Serhiy Plokhii, PhD in history and professor and director of the Ukrainian Research Institute of Harvard University, believes that after Vladimir Putin's death, isolated Russia will experience a very difficult period during which disintegration can become part of its history.

Points of attention

  • After Putin's death, a brutal period may follow for an isolated Russia with the possibility of disintegration.
  • Changes in the country can be aimed at improving relations with Europe and restoring ties in the global market.
  • President of Ukraine Zelenskyy calls Putin dangerous, noting his extraordinary nature and inability to stop.
  • Relations between Russia and Ukraine compared to the First World War have more in common with the aggression of Hitler's Germany in Europe.
  • After the death of a tyrant or dictator, there is always a period of selection and struggle for power among the heirs, and political changes can be significant.

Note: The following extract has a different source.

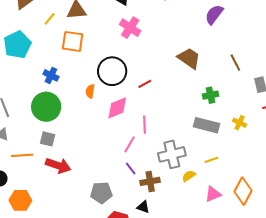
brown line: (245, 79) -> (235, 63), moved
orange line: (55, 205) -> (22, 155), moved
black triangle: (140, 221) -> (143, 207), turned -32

What will happen to Russia after Putin's death?

It may or may not happen. But war is a crisis, and it is clear that this war cannot continue after Putin, because it is not in the interests of many, including Russian business. There will be changes, there will be some tectonic upheavals. And from this point of view, such countries or such parts of Russia, such as Chechnya, which de facto already function almost as independent, can leave, Russia is Kadyrov's tributary, and not the other way around, he said.

The historian believes that this war is entirely unprofitable for Russia on a large scale; it causes a lot of damage to Russian business and Russian representation in the world.

I do not believe that this generation of Russians will prefer, say, a vacation in Beijing over a trip to Paris. A kind of rollback and a return to rebuilding bridges with Europe will begin, because at their peak in terms of education and other things, the Russian imperial and modern elite focused on Europe, Plokhii said.

According to him, after the death of a de facto tyrant or dictator-type leader, there is always a particular choice and struggle between his heirs.

And none of them will be strong enough to continue a policy that is so harmful to Russia itself... This is a historian's view, we cannot look into tomorrow, we can only make assumptions. This is the most likely scenario from the point of view of the history of Russia in the last 100 years. How there were changes from Lenin to Stalin — how after Stalin's death there was competition between the heirs. This is an opportunity for totalitarian regimes to change course, he added.

Zelenskyy's opinion about Putin

Russian dictator Vladimir Putin is dangerous because he is not mentally ill. In an interview with The Guardian, the President of Ukraine, Volodymyr Zelensky, stated this.

When I say he's sick... He's not crazy, you understand. He is dangerous. And it's much scarier. That is, he will not stop, said Zelenskyy.

The Ukrainian president noted that comparisons of the Russo-Ukrainian war with the First World War, popular in the West, are incorrect. In Zelenskyy's opinion, it would be much more appropriate to compare the Russian invasion of Ukraine with the aggression of Hitler's Germany in Europe.